Return every line of the data below exactly, but do not include the images.

Start of Data block

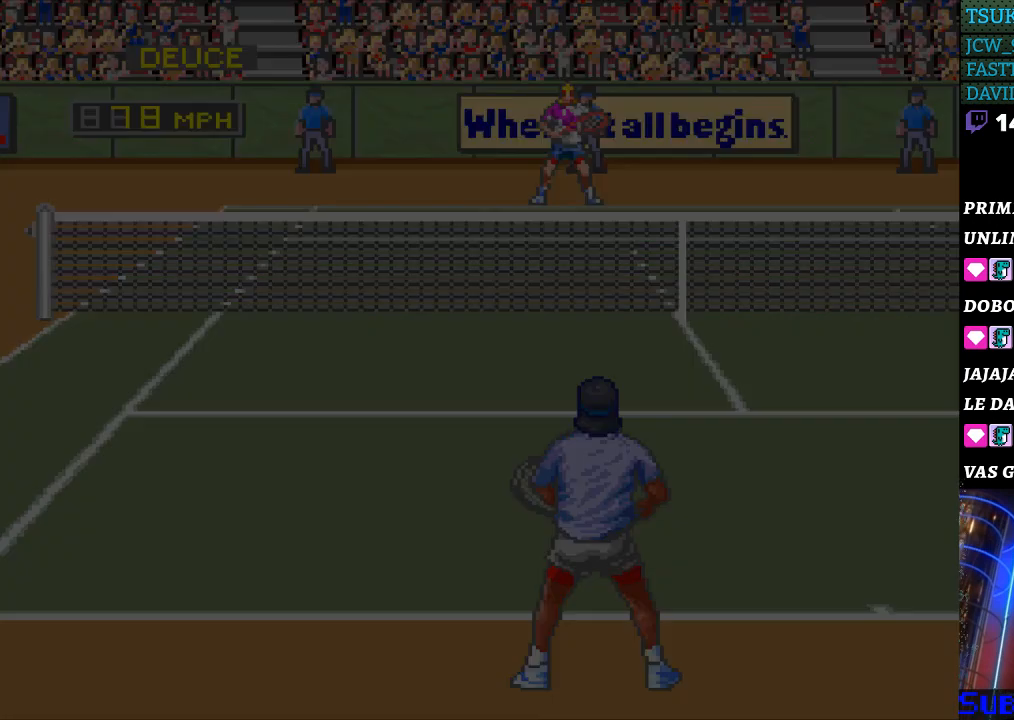
{"buttons": [], "events": [[33, "DPAD_LEFT", "down"], [133, "DPAD_LEFT", "up"]]}
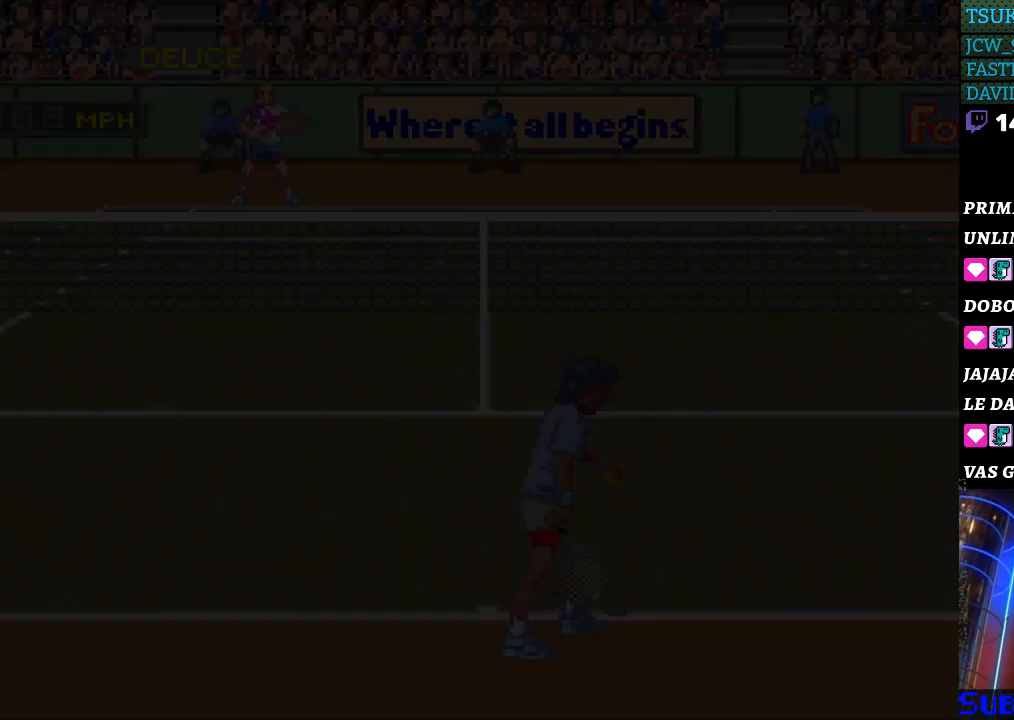
{"buttons": [], "events": []}
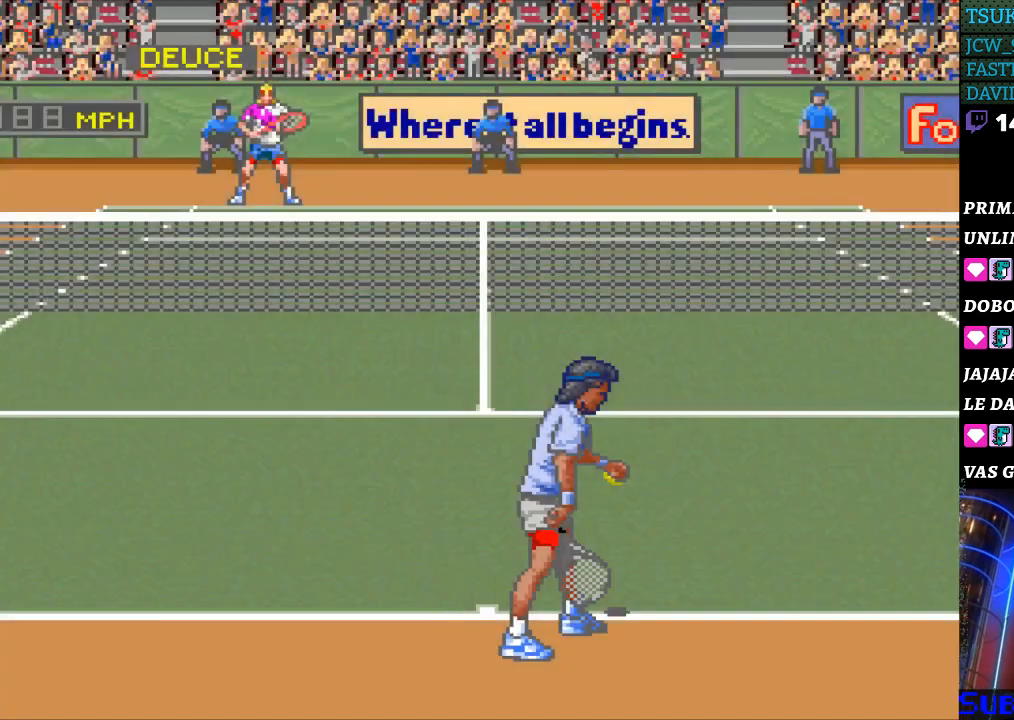
{"buttons": [], "events": []}
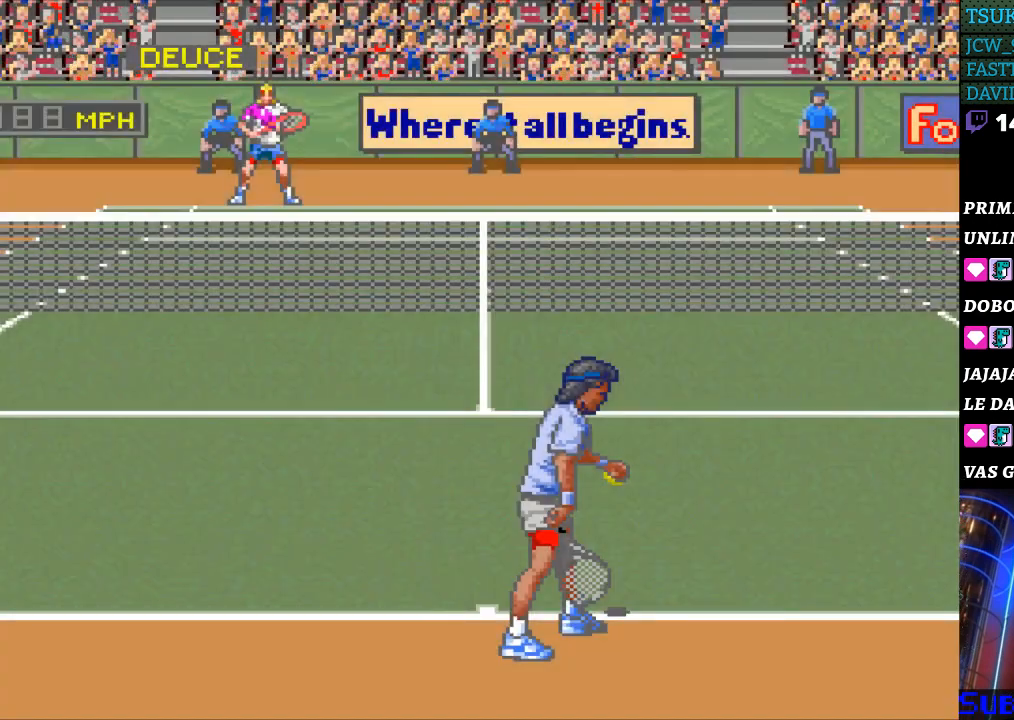
{"buttons": [], "events": [[300, "B", "down"], [367, "B", "up"]]}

End of Data block

- _Result of this task_:
{"buttons": [], "events": [[33, "DPAD_LEFT", "down"], [133, "DPAD_LEFT", "up"]]}
{"buttons": [], "events": []}
{"buttons": [], "events": []}
{"buttons": [], "events": [[300, "B", "down"], [367, "B", "up"]]}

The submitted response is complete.